I try not to be hard on myself for that, remembering the tons of nieces and nephews who never stopped by at all. Still, I hope he forgives me for that.
Thankfully, I got over that phase and I think it was because of the work I did. I’d had experience with all sorts of people who communicated in all sorts of ways and it helped me stop feeling like Ben was an uncomfortable obligation and instead helped me sit back and enjoy Ben again. I loved it when I was mopping his floor and he sat in his favorite leather chair and sang “Home on the Range” to himself, rocking and thumping the leather with his fingers. That was his happy song.
In the last few years, Ben didn’t sing many happy songs. It started with falls, a few here, a few there. Mom had to take away his beloved cowboy boots and give him tennis shoes. We tried a life alert system. He had over 100 calls one month. By this time, the brothers and sisters were almost all gone and the nieces and nephews were spread even more thin – most the younger ones having flown and my mom’s generation caring for them as well as their own parents.
He began to have complications from his diabetes. My little sister would take him shopping and have to haggle him into diet coke and sugar-free ice cream when what he wanted was a real Coke and a Klondike Bar. We replaced most of the meals he made himself with meals from the restaurant in town. That worked for a while, but the headaches and dizziness began to plague him. I don’t think his headaches ever went away.
After the last, bad fall a few years ago, Ben went to a nursing home. We knew, as he did, that it was the beginning of the end. There he became “a behavior problem” in a way he’d never allowed himself to be, getting upset and agitated, not keeping his clothes on, yelling “hey” and clapping his hands together in frustration.
Worse, though, was when he was calm, sitting with his head on the table and not moving.
We brought his beloved John Wayne tapes and he stubbornly turned away from the TV. We brought his stereo; he turned it off.

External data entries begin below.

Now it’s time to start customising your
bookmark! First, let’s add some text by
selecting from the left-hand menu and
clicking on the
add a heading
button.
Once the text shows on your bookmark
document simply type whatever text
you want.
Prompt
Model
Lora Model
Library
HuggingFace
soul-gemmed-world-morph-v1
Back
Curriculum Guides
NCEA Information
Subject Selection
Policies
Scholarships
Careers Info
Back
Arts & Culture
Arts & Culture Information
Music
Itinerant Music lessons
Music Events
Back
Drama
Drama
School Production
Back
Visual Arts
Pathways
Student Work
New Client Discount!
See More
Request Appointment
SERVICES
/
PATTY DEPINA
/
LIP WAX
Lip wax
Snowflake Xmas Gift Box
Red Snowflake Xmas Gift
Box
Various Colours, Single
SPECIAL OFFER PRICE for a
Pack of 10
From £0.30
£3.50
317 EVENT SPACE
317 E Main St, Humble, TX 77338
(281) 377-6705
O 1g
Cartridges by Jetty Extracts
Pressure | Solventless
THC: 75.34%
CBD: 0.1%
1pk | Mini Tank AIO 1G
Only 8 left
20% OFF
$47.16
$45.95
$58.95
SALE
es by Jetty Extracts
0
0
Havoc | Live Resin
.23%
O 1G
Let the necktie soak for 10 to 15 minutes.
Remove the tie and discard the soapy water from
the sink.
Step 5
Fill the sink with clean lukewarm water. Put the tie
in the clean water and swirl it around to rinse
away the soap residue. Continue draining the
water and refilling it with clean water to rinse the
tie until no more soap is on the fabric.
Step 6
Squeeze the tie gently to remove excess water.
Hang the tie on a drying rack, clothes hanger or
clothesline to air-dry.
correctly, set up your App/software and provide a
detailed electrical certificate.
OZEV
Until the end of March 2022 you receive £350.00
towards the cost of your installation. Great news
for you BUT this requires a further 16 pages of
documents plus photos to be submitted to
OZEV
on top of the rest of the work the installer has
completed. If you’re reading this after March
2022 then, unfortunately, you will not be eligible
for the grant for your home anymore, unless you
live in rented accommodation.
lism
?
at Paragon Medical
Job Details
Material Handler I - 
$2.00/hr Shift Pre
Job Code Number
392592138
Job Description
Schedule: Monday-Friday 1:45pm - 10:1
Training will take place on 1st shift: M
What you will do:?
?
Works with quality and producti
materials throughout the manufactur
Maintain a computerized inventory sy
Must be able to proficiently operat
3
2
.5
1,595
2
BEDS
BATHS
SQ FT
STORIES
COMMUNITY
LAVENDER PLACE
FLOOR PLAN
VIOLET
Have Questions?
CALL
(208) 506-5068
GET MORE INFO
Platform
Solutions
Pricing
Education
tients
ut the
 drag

I decorated his window with Christmas lights, remembering all the times I decorated his apartment for Christmas as a child, but he wouldn’t appear to know the difference. Even his dancing Rudolph the Reindeer didn’t cause a stir.
Ben, at his late 80s, mourned the loss of his independence so fiercely that it was hard to bring him out of it. Still, there were a few moments where I could see the old Ben, especially when my grandmother and aunt were also at the same nursing home and teased him.
This isn’t all of Ben’s story – there are pages and pages to tell. But there aren’t very many left to tell it. I think of his last few years and how he was a shadow of himself there. But his life is not a sad story. Everyone of those 90 years could have very easily been spent in a place very much like the nursing home, a place he hated with all his heart. In 1928, I’m sure that was an option to his parents, perhaps the only option anyone thought they had.
Before the age of supports or inclusion, Ben had all of that. Before the IDEA, he went to the 1-room school house with his brothers and sisters. He had a long, happy life surrounded by friends and family. He leaves behind acres and acres of lawns mowed and hay rakes and baled, miles paced all over the farm on foot and by horse, and later in a worn path across his apartment carpet. He’s saved barn kittens from Tom cats and retrieved lost toys tossed over the side of the bridge into the creek. He was the recipient of thousands of coloring book, craft sticks, color-form and misc craft projects, which he always displayed with pride. He herded cows and preschoolers out of trouble.
In short, he was a valued and loved member of the family and the community. He will be missed.